Rudra BejartEinblick in die Seminarbeit: "L’Ecole-Atelier Rudra-Béjart et phénomène religieux"

Inspiré par les religions du monde, Maurice Béjart (Marseille 1927 – Lausanne 2007) fonde à Lausanne en 1992 une école de danse portant le nom du dieu védique – terrible et destructeur – Rudra. Pendant deux ans, de jeunes artisans de la danse sont formés à diverses disciplines artistiques et travaillent de huit heures à dix-neuf heures dans les locaux du Béjart Ballet Lausanne.

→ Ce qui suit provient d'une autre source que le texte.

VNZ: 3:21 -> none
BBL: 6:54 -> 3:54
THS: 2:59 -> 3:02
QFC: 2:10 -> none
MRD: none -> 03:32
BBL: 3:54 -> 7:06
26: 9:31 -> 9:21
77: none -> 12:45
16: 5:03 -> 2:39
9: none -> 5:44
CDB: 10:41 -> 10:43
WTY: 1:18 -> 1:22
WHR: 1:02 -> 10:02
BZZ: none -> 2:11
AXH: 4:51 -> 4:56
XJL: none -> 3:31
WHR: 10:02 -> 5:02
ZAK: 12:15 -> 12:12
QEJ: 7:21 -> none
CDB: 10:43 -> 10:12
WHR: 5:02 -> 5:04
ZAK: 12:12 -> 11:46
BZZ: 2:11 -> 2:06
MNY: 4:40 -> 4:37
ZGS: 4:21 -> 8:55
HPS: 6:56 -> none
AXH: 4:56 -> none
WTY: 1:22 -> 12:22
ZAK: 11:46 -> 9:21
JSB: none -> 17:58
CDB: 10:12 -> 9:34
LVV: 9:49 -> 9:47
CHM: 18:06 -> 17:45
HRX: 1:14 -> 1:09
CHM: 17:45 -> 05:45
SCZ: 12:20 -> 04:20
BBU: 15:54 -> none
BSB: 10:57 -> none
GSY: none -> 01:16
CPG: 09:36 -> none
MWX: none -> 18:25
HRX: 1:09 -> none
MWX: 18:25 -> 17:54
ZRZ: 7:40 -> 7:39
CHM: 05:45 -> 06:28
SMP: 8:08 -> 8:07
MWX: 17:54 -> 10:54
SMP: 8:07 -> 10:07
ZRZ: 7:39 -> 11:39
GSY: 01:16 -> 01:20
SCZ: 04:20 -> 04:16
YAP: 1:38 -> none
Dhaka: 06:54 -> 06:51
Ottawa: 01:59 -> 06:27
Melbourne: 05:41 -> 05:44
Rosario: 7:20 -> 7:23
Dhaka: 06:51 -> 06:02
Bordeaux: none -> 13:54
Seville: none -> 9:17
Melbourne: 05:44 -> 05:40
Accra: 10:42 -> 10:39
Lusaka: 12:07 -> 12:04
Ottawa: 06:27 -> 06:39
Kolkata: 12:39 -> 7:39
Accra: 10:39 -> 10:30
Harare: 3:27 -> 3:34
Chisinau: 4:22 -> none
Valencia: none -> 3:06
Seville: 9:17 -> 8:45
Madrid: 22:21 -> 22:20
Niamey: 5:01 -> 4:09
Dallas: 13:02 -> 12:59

L’Art de la danse, si nous l’approchons à travers ses évolutions historiques, représente une thématique fondamentale dans l’analyse du phénomène religieux. Le présent compte rendu vise à mettre en évidence les grandes lignes d’un travail de séminaire réalisé à l’université de Fribourg.

L’enquête menée porte sur une analyse de la sémantique religieuse apparaissant au sein même de l’école. Dans une approche somme toute classique, il s’agissait dans un premier temps de faire le compte-rendu des croyances et des rites relevés dans les activités de l’Ecole-Atelier Rudra Béjart. Evidemment, il est nécessaire de rappeler que c’est alors le chercheur en sociologie du phénomène religieux qui relève une empreinte « religieuse » sur des pratiques que les acteurs eux-mêmes n’envisagent pas forcément comme telles.

Une croyance fondamentale réactualise le souvenir du fondateur, de ce génie, de cette personne exceptionnelle qu’était Maurice Béjart. Depuis sa disparition, une sacralisation du personnage s’opère à travers des anecdotes que les plus âgés racontent aux plus jeunes. Ce sont bien la figure du créateur incréé et la notion de vocation qui sont reprises par l’ensemble de l’institution. Un créateur, cela ne se crée pas aime-t-on à répéter. Apparaît ici l’idée fondamentale du don inné, caractère d’une élection quasi divine. D’ailleurs, un élève – reprenant le calque du chercheur –  affirme qu’il a choisi la religion Béjart.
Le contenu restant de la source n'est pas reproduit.